Search code examples
rlapplysapplytapply

use function on multiple columns (variables) in r


I am trying to run tests of homogeneity of variance using the leveneTest function from the car package. I can run the test on a single variable like so (using the iris dataset as an example)

library(car)
library(datasets)

data(iris)

leveneTest(iris$Sepal.Length, iris$Species)

However, I would like to run the test on all the dependent variables in the dataset simultaneously (so Sepal.Length, Sepal.Width, Petal.Length, Petal.Width). I am guessing it has something to do with the apply family of functions (sapply, lapply, tapply) but I just can't figure out how.

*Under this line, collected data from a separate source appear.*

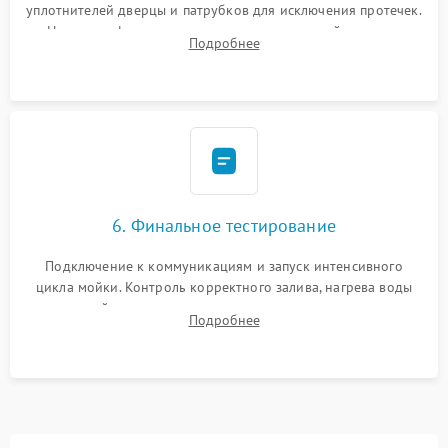
уплотнителей дверцы и патрубков для исключения протечек.
Надежная фиксация хомутов гидравлической системы,
Подробнее
сборка корпуса и установка датчика поплавка.
6. Финальное тестирование
Подключение к коммуникациям и запуск интенсивного
цикла мойки. Контроль корректного залива, нагрева воды
до нужной температуры, отсутствия посторонних шумов,
Подробнее
штатного слива и абсолютной сухости в поддоне.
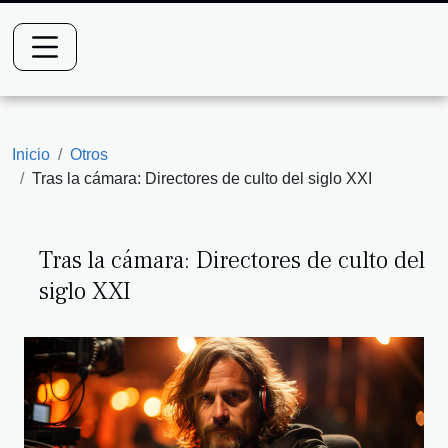
Inicio
Otros
Tras la cámara: Directores de culto del siglo XXI
Tras la cámara: Directores de culto del
siglo XXI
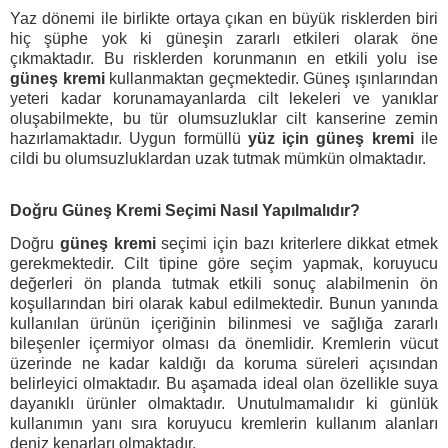
Yaz dönemi ile birlikte ortaya çıkan en büyük risklerden biri
hiç şüphe yok ki güneşin zararlı etkileri olarak öne
çıkmaktadır. Bu risklerden korunmanın en etkili yolu ise
güneş kremi
kullanmaktan geçmektedir. Güneş ışınlarından
yeteri kadar korunamayanlarda cilt lekeleri ve yanıklar
oluşabilmekte, bu tür olumsuzluklar cilt kanserine zemin
hazırlamaktadır. Uygun formüllü
yüz için güneş kremi
ile
cildi bu olumsuzluklardan uzak tutmak mümkün olmaktadır.
Doğru Güneş Kremi Seçimi Nasıl Yapılmalıdır?
Doğru
güneş kremi
seçimi için bazı kriterlere dikkat etmek
gerekmektedir. Cilt tipine göre seçim yapmak, koruyucu
değerleri ön planda tutmak etkili sonuç alabilmenin ön
koşullarından biri olarak kabul edilmektedir. Bunun yanında
kullanılan ürünün içeriğinin bilinmesi ve sağlığa zararlı
bileşenler içermiyor olması da önemlidir. Kremlerin vücut
üzerinde ne kadar kaldığı da koruma süreleri açısından
belirleyici olmaktadır. Bu aşamada ideal olan özellikle suya
dayanıklı ürünler olmaktadır. Unutulmamalıdır ki günlük
kullanımın yanı sıra koruyucu kremlerin kullanım alanları
deniz kenarları olmaktadır.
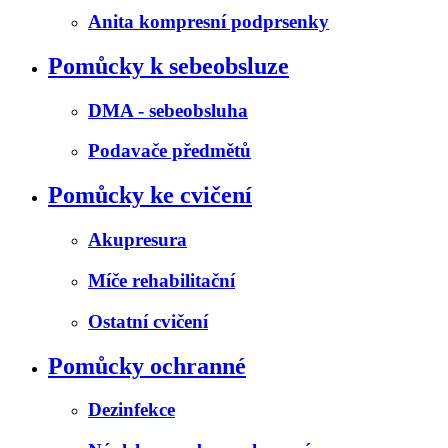
Anita kompresní podprsenky
Pomůcky k sebeobsluze
DMA - sebeobsluha
Podavače předmětů
Pomůcky ke cvičení
Akupresura
Míče rehabilitační
Ostatní cvičení
Pomůcky ochranné
Dezinfekce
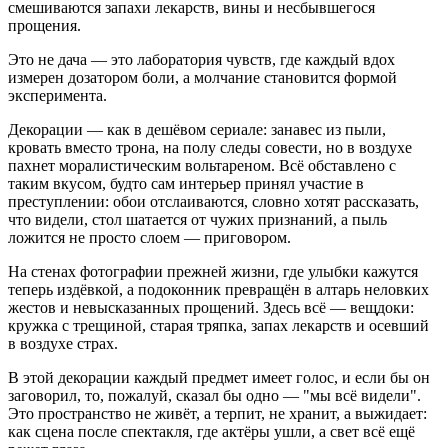
смешиваются запахи лекарств, вины и несбывшегося
прощения.
Это не дача — это лаборатория чувств, где каждый вдох
измерен дозатором боли, а молчание становится формой
эксперимента.
Декорации — как в дешёвом сериале: занавес из пыли,
кровать вместо трона, на полу следы совести, но в воздухе
пахнет моралистическим вольтареном. Всё обставлено с
таким вкусом, будто сам интерьер принял участие в
преступлении: обои отслаиваются, словно хотят рассказать,
что видели, стол шатается от чужих признаний, а пыль
ложится не просто слоем — приговором.
На стенах фотографии прежней жизни, где улыбки кажутся
теперь издёвкой, а подоконник превращён в алтарь неловких
жестов и невысказанных прощений. Здесь всё — вещдоки:
кружка с трещиной, старая тряпка, запах лекарств и осевший
в воздухе страх.
В этой декорации каждый предмет имеет голос, и если бы он
заговорил, то, пожалуй, сказал бы одно — "мы всё видели".
Это пространство не живёт, а терпит, не хранит, а выжидает:
как сцена после спектакля, где актёры ушли, а свет всё ещё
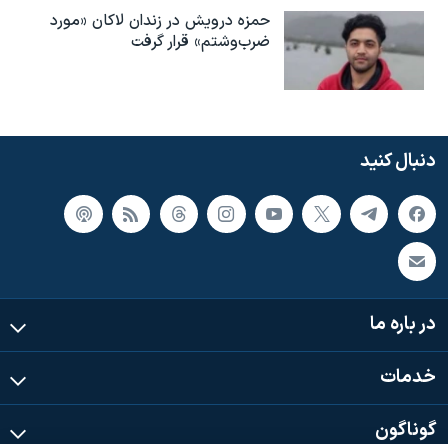
حمزه درویش در زندان لاکان «مورد
ضرب‌وشتم» قرار گرفت
دنبال کنید
در باره ما
خدمات
گوناگون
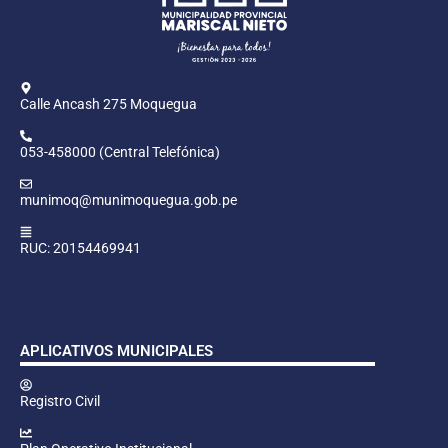
Calle Ancash 275 Moquegua
053-458000 (Central Telefónica)
munimoq@munimoquegua.gob.pe
RUC: 20154469941
APLICATIVOS MUNICIPALES
Registro Civil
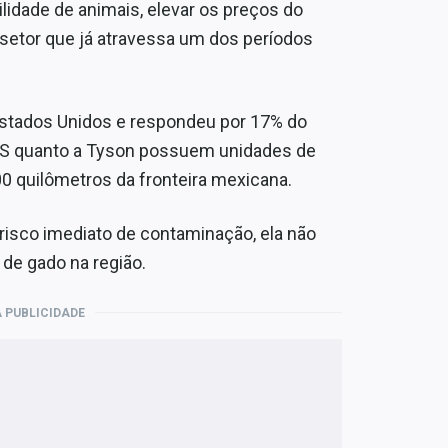
lidade de animais, elevar os preços do
setor que já atravessa um dos períodos
Estados Unidos e respondeu por 17% do
JBS quanto a Tyson possuem unidades de
00 quilômetros da fronteira mexicana.
risco imediato de contaminação, ela não
 de gado na região.
 PUBLICIDADE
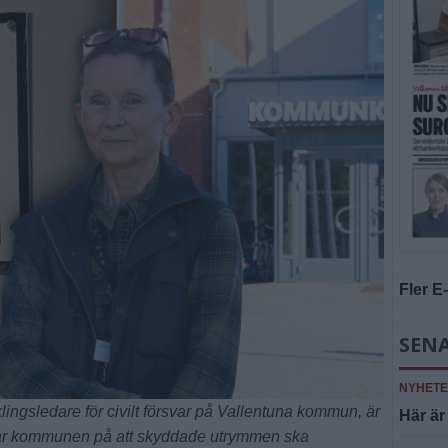
Fler E
SENA
NYHET
ingsledare för civilt försvar på Vallentuna kommun, är
Här är
äntar kommunen på att skyddade utrymmen ska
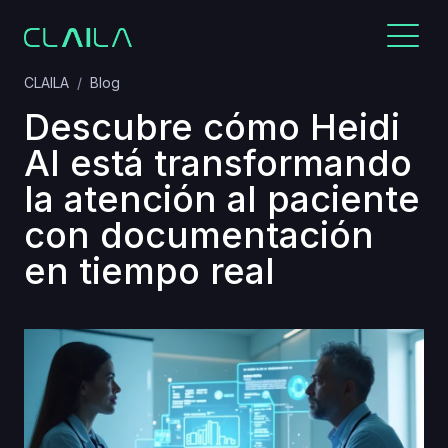
CLAILA
Blog
Descubre cómo Heidi
AI está transformando
la atención al paciente
con documentación
en tiempo real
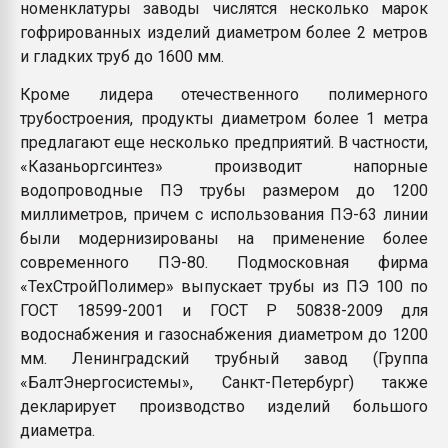
номенклатуры заводы числятся несколько марок
гофрированных изделий диаметром более 2 метров
и гладких труб до 1600 мм.
Кроме лидера отечественного полимерного
трубостроения, продукты диаметром более 1 метра
предлагают еще несколько предприятий. В частности,
«Казаньоргсинтез» производит напорные
водопроводные ПЭ трубы размером до 1200
миллиметров, причем с использования ПЭ-63 линии
были модернизированы на применение более
современного ПЭ-80. Подмосковная фирма
«ТехСтройПолимер» выпускает трубы из ПЭ 100 по
ГОСТ 18599-2001 и ГОСТ Р 50838-2009 для
водоснабжения и газоснабжения диаметром до 1200
мм. Ленинградский трубный завод (Группа
«БалтЭнергосистемы», Санкт-Петербург) также
декларирует производство изделий большого
диаметра.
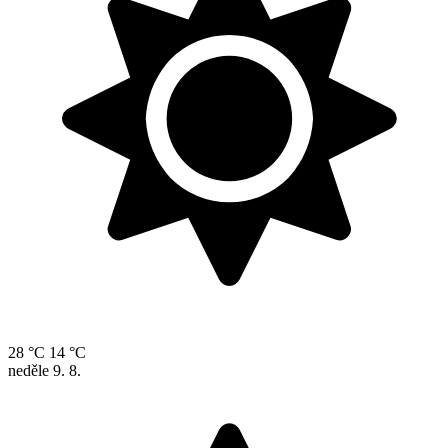
28 °C
14 °C
neděle
9. 8.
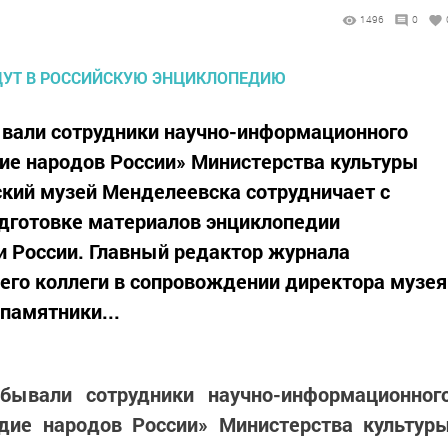
1496
0
вали сотрудники научно-информационного
ие народов России» Министерства культуры
ский музей Менделеевска сотрудничает с
одготовке материалов энциклопедии
и России. Главный редактор журнала
 его коллеги в сопровождении директора музея
памятники...
бывали сотрудники научно-информационног
едие народов России» Министерства культур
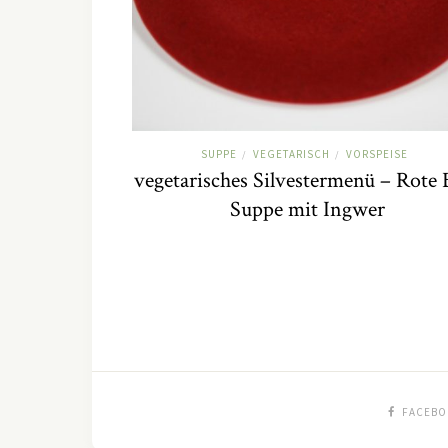
SUPPE
VEGETARISCH
VORSPEISE
/
/
vegetarisches Silvestermenü – Rote 
Suppe mit Ingwer
FACEBO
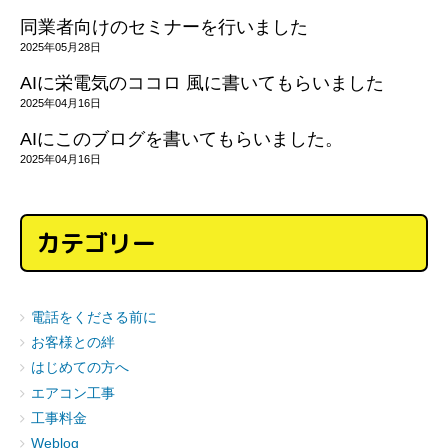
同業者向けのセミナーを行いました
2025年05月28日
AIに栄電気のココロ 風に書いてもらいました
2025年04月16日
AIにこのブログを書いてもらいました。
2025年04月16日
カテゴリー
電話をくださる前に
お客様との絆
はじめての方へ
エアコン工事
工事料金
Weblog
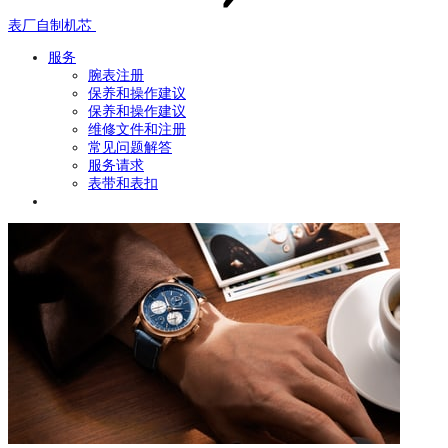
表厂自制机芯
服务
腕表注册
保养和操作建议
保养和操作建议
维修文件和注册
常见问题解答
服务请求
表带和表扣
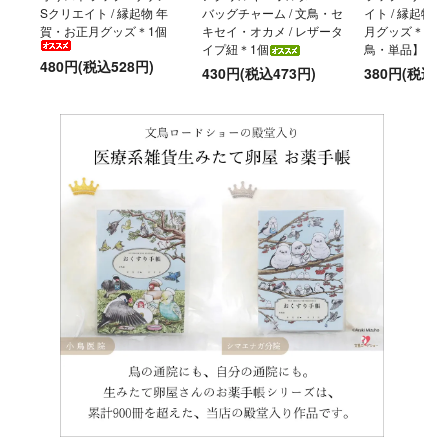
Sクリエイト / 縁起物 年
バッグチャーム / 文鳥・セ
イト / 縁起物
賀・お正月グッズ＊1個
キセイ・オカメ / レザータ
月グッズ＊【選
イプ紐＊1個
鳥・単品】
480円(税込528円)
430円(税込473円)
380円(税込4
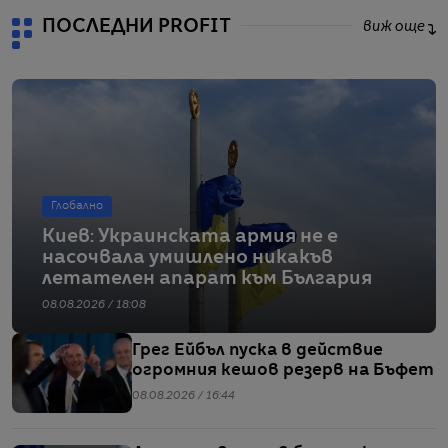
ПОСЛЕДНИ PROFIT
виж още
Глобално
Киев: Украинската армия не е
насочвала умишлено никакъв
летателен апарат към България
08.08.2026 / 18:08
Грег Ейбъл пуска в действие
огромния кешов резерв на Бъфет
08.08.2026 / 16:44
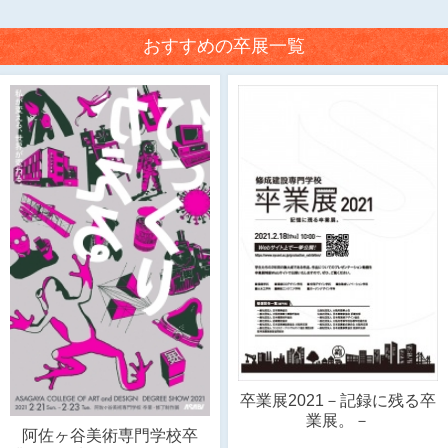
おすすめの卒展一覧
卒業展2021－記録に残る卒
業展。－
阿佐ヶ谷美術専門学校卒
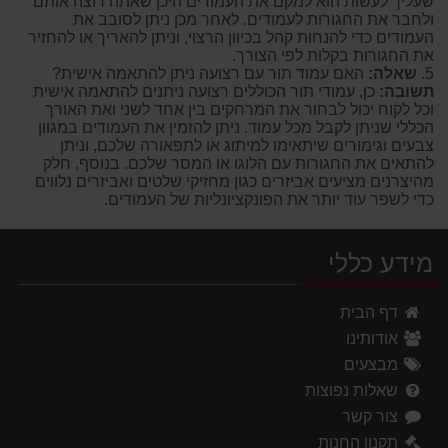
שעליך לעשות הוא למקם את העמודים היכן שאתה רוצה אותם
ולחבר את החגורות לעמודים. לאחר מכן ניתן לסובב את
העמודים כדי להנחות קהל בכיוון הרצוי, וניתן להאריך או להחזיר
את החגורות בקלות לפי הצורך.
5.
שאלה:
האם עמוד תור עם רצועה ניתן להתאמה אישית?
תשובה:
כן, עמודי תור הכוללים רצועה ניתנים להתאמה אישית
וכל לקוח יכול לבחור את המרחקים בין אחד לשני ואת האורך
הכללי שניתן לקבל מכל עמוד. ניתן להזמין את העמודים במגוון
צבעים וגימורים שיתאימו למיתוג או לתפאורה שלכם, וניתן
להתאים את החגורות עם הלוגו או המסר שלכם. בנוסף, חלק
מהיצרנים מציעים אביזרים כגון מחזיקי שלטים ואביזרים נלווים
כדי לשפר עוד יותר את הפונקציונליות של העמודים.
מידע כללי
דף הבית
אודותינו
מבצעים
שאלות נפוצות
צור קשר
תקנון החנות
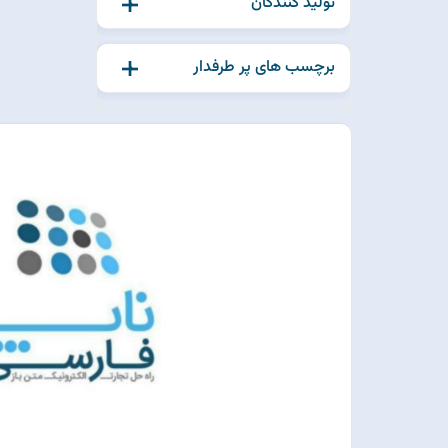
تولید کنندگان
برچسب های پر طرفدار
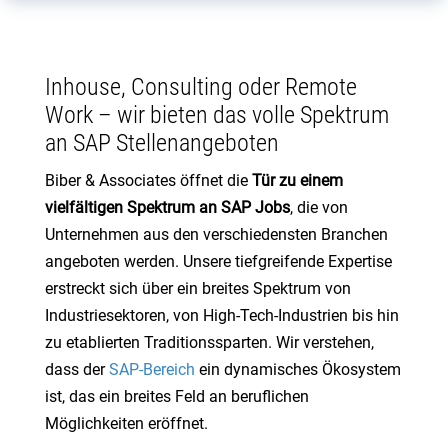
Inhouse, Consulting oder Remote
Work – wir bieten das volle Spektrum
an SAP Stellenangeboten
Biber & Associates öffnet die
Tür zu einem
vielfältigen Spektrum an SAP Jobs
, die von
Unternehmen aus den verschiedensten Branchen
angeboten werden. Unsere tiefgreifende Expertise
erstreckt sich über ein breites Spektrum von
Industriesektoren, von High-Tech-Industrien bis hin
zu etablierten Traditionssparten. Wir verstehen,
dass der
SAP-Bereich
ein dynamisches Ökosystem
ist, das ein breites Feld an beruflichen
Möglichkeiten eröffnet.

The closest I came is something like this:

lapply(iris, leveneTest(group = iris$Species))

However I get the error

Error in leveneTest.default(group = iris$Species) : 
  argument "y" is missing, with no default

Which I understand is probably because it isn't able to specify the outcome variables. I am certain I must be missing some obvious use of the apply functions, but I just don't understand what it is. Apologies for the basic question, but I am relatively new to R and am often applying the same function to multiple variables (usually by copying the code several times), so it would be great to understand how to use these functions properly :)


Solution

  • Common parameters to the function need to be passed to ... within lapply. Like this:

    lapply(subset(iris, select = -Species), leveneTest, group = iris$Species)
    

    help("lapply") explains that ... is for "optional arguments to FUN" (meaning optional for lapply not for FUN) and provides lapply(x, quantile, probs = 1:3/4) as an example.